- [Exercise directions]: Scan the entries below for the word "Cantinas". Copy out every line in which it occurs.

- [Dataset records]:
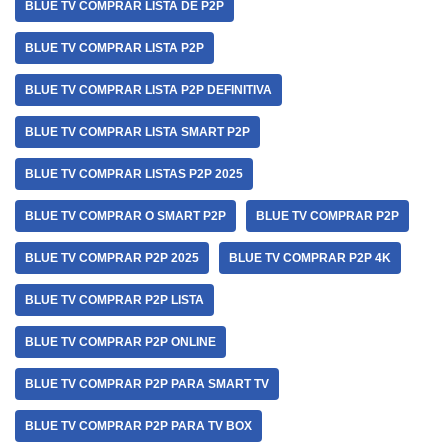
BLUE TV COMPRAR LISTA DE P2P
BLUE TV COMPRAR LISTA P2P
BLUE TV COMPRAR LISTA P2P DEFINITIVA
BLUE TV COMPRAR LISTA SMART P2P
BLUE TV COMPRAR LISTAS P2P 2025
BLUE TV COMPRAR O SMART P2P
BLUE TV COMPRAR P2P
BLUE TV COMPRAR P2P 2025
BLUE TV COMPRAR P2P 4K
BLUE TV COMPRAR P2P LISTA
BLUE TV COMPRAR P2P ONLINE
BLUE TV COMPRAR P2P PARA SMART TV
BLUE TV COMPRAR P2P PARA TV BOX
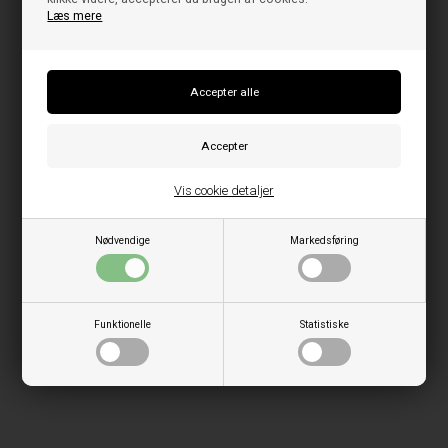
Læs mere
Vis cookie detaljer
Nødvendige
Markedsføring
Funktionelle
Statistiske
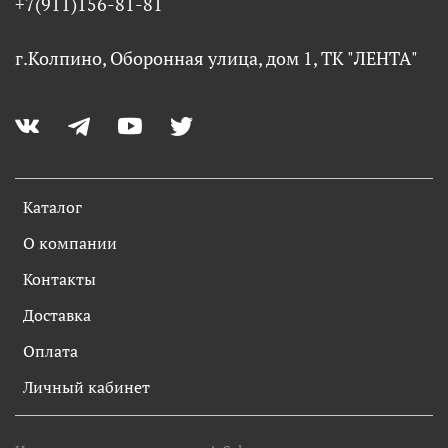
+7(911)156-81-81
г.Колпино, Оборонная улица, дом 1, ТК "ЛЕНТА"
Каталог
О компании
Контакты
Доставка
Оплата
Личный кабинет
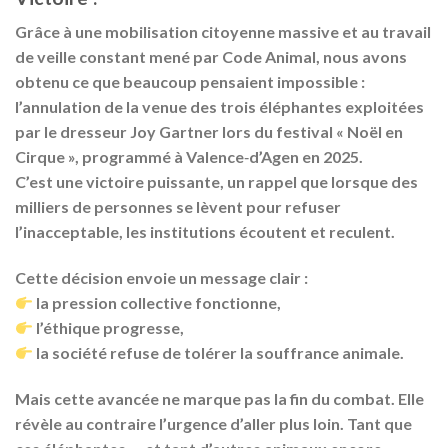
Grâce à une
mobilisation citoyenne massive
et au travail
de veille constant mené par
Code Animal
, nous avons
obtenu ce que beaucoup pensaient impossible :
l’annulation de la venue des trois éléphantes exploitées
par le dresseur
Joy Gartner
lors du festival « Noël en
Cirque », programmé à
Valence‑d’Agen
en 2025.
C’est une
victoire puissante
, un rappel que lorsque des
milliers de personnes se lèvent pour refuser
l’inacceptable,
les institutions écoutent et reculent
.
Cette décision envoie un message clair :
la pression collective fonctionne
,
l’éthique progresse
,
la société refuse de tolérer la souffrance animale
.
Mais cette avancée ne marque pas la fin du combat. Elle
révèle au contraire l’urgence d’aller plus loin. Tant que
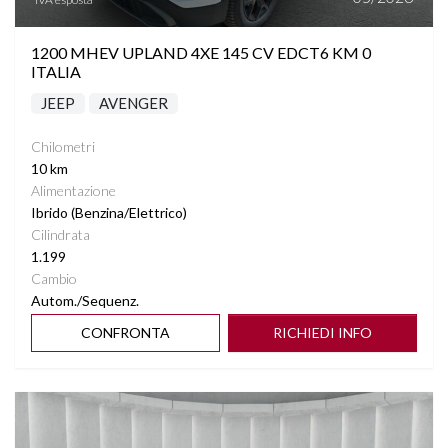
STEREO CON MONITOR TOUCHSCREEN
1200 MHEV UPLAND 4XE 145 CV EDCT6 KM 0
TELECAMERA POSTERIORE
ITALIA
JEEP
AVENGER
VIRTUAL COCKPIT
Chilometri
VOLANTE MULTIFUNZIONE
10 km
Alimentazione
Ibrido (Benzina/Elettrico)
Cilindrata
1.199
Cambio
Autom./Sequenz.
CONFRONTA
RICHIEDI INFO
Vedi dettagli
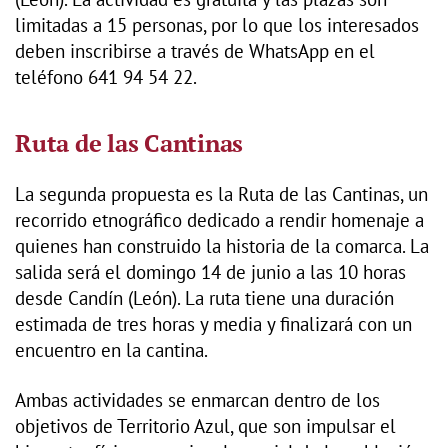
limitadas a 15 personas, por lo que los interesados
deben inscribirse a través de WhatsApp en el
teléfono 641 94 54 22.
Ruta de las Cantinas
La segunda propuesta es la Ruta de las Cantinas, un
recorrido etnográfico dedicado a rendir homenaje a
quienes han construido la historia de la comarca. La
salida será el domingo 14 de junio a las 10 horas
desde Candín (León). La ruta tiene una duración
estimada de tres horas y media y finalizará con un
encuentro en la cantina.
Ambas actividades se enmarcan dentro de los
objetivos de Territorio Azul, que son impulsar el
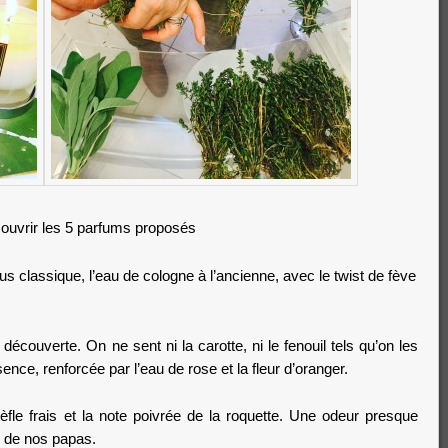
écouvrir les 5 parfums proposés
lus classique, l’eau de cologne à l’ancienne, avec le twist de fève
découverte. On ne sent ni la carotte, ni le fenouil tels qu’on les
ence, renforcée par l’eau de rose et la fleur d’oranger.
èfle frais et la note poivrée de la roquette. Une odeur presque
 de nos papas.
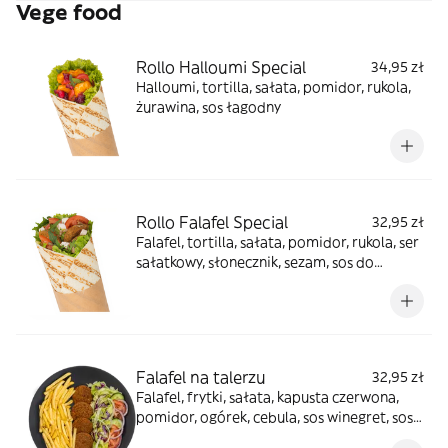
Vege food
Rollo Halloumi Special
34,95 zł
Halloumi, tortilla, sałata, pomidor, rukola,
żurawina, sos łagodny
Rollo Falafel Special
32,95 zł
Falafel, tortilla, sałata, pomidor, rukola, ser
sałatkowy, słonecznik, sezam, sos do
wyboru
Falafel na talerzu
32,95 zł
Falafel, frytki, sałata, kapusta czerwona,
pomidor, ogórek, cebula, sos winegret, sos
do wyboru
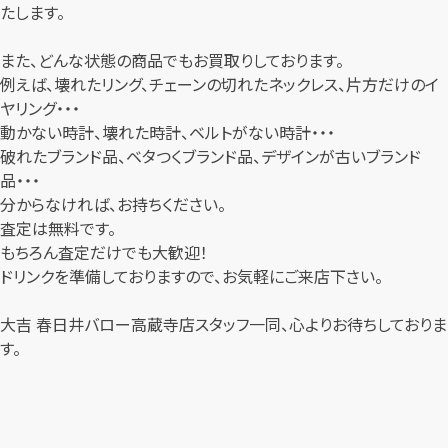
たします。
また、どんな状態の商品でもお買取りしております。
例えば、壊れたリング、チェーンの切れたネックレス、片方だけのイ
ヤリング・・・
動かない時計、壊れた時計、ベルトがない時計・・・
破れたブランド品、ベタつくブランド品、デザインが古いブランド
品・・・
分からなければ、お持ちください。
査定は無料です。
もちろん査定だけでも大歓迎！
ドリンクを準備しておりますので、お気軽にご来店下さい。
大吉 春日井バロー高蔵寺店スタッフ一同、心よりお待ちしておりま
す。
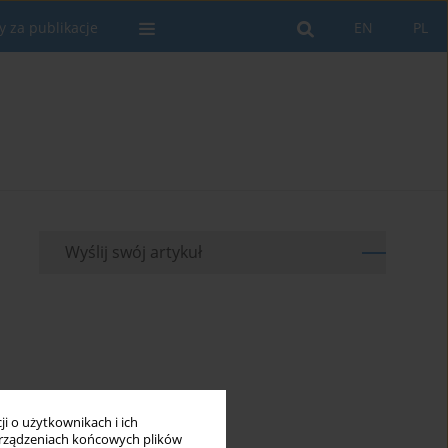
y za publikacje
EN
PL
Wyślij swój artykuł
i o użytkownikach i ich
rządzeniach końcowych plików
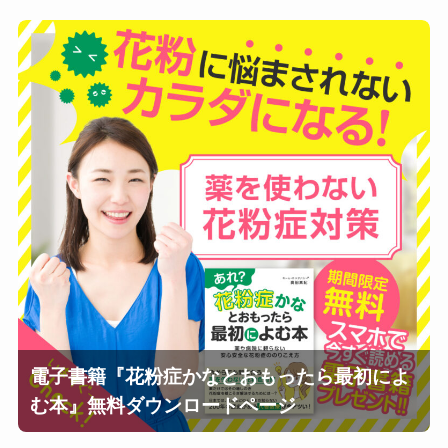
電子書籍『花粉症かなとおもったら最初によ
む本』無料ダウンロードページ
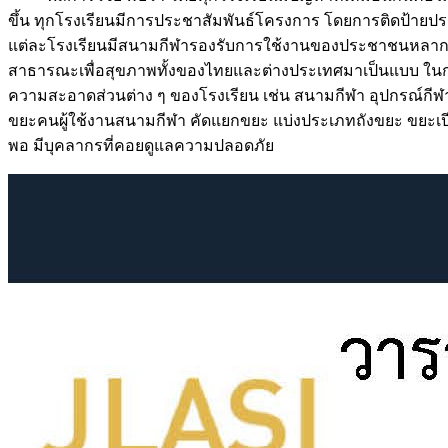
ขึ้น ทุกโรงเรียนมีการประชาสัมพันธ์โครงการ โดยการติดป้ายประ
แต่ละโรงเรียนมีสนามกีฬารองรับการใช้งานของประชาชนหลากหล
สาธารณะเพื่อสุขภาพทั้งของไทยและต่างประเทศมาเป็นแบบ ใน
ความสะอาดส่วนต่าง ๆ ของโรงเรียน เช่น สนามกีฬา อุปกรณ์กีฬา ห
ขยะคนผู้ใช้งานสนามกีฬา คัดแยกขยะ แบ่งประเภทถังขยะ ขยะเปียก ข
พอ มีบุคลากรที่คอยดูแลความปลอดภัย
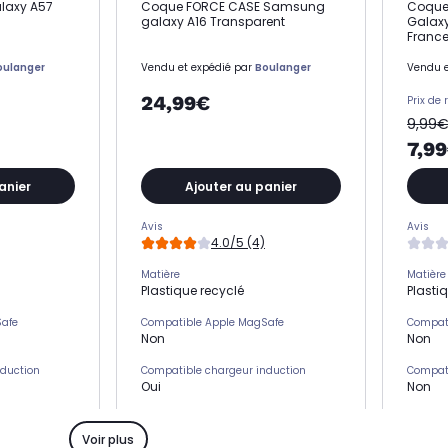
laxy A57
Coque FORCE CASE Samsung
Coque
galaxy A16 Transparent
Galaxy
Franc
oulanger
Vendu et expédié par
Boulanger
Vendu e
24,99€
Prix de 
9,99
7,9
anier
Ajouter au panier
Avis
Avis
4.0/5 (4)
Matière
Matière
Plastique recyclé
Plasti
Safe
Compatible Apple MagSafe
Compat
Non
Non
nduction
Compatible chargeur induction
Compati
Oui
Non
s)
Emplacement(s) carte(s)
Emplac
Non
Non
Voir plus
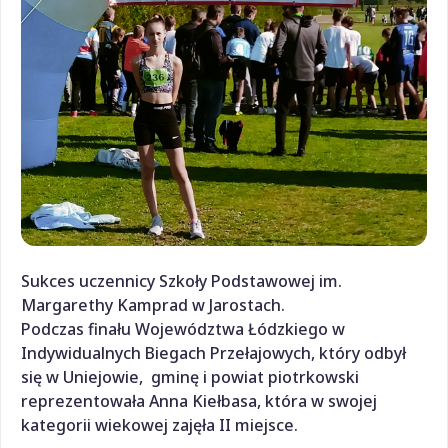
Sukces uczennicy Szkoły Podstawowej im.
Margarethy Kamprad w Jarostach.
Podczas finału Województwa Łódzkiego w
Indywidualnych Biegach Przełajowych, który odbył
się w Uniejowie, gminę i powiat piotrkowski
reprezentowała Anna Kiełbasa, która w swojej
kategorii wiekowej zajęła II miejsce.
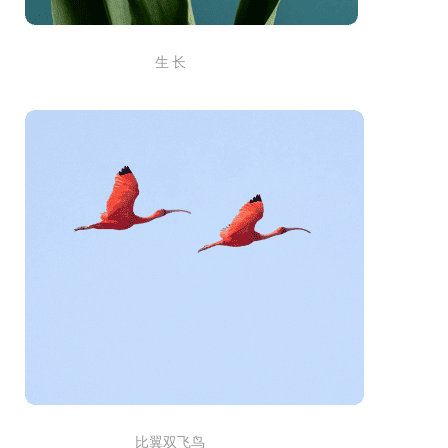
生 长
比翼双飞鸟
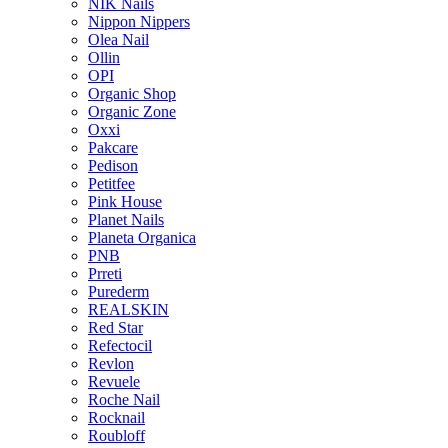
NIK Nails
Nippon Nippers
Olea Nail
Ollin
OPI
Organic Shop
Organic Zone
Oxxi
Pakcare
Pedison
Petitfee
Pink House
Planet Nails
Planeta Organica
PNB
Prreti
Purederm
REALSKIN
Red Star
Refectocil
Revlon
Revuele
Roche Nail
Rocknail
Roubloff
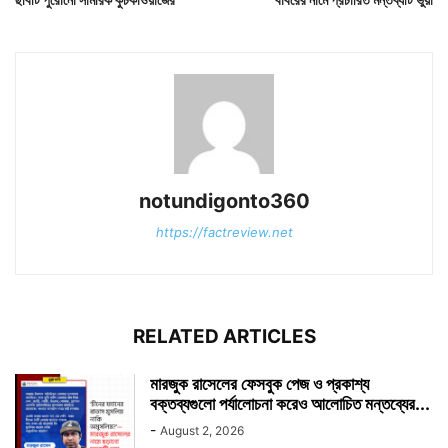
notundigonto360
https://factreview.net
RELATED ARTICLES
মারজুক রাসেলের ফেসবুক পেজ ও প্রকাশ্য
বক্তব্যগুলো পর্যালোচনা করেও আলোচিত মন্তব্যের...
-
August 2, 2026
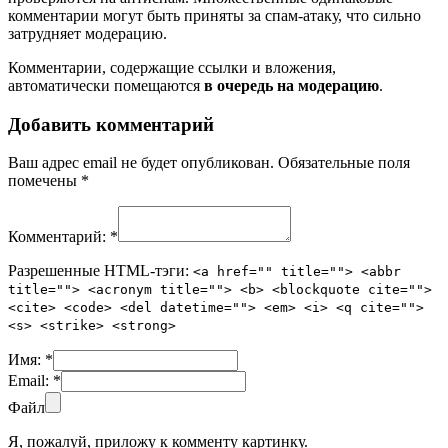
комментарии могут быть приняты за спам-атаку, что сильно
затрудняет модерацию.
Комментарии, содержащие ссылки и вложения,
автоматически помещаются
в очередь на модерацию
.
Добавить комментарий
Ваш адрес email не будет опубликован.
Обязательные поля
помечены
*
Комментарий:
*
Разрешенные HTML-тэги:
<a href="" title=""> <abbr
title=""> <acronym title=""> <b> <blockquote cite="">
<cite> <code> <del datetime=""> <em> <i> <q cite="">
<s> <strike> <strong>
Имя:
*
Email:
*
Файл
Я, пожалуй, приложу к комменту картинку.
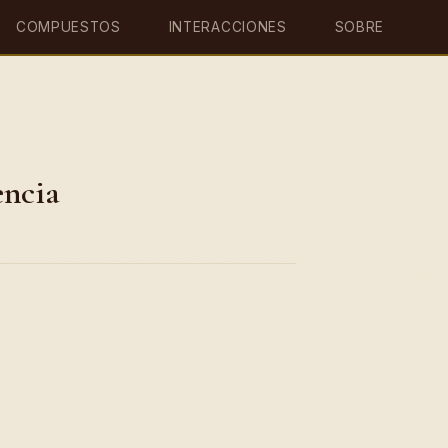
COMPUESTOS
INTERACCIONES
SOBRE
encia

- [Task answer]:
Ruta de las Cantinas
La segunda propuesta es la Ruta de las Cantinas, un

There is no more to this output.